Neural Networks And Fuzzy Control for Bulk Terminal Operating Management
From Proceeding of Summer Computer Simulation Conference,SCSC95, Ottawa, July 24-26 1994
Pietro Giribone, Agostino G.Bruzzone
THE SYSTEM ANALYSIS
The simulation model utilises a simulator that was specially developed by the authors for plant design analysis. It was built
according to object-oriented logic using the C++ programming language while personal computers were used as the
hardware platforms.
In the specific case, planning includes booking ships in terms of time to guarantee the availability of different types of coal
quality. The management problem arises due to the restricted number of slots available for berthing the ships to the plant
pier.
In any case, this means that a certain number of booked ships will set sail after waiting at roads, due to faults or
malfunctions.
On one hand this phenomenon leads to a major increase in costs in terms of lay-days and demurrage, while on the other it
makes the terminal less competitive in the marketplace (in fact, the plant in question is privately owned and will serve
power plants belonging to large national electric utility companies in the Northwest Mediterranean basin).

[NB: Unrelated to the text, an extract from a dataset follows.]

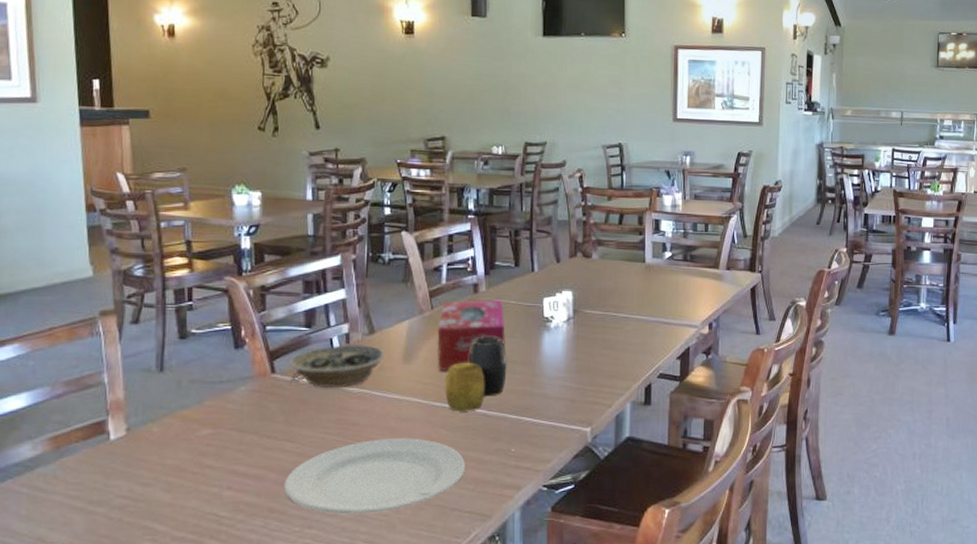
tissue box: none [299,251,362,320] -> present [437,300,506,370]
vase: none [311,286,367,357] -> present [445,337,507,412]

Correct planning will inconveniences, thus guaranteeing efficient purchasing for users. To do this it is not sufficient to
adjust the flow of large coasting ships, but instead it is necessary to organise the arrival of smaller ships which will serve
power plants and direct transhipment operations.

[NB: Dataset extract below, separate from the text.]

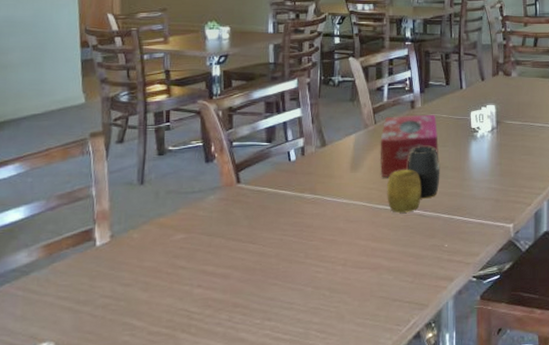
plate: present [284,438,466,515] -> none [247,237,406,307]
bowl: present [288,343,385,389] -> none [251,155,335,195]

This scenario must also consider the co-existence of a power station at the site that uses part of the plant to handle
purchasing directly, for which the arrival of some ships cannot be controlled, since it is the responsibility of another
management process. On the other hand, some purchasing operations refer to annual contracts which still involve the
acquisition of clearly defined loads, for which even these input flows are external to operating management.
However, the simulation performed with the model built for design analysis and technical-economic evaluation can be
used to build a large data base relative to the behaviour of the plant, despite the fact that it is still in the design stage.
Therefore, with this knowledge, it is possible to train a neural network to estimate the availability at the coal yard for each
quality required in order to plan purchases and to organise the current transhipment operations.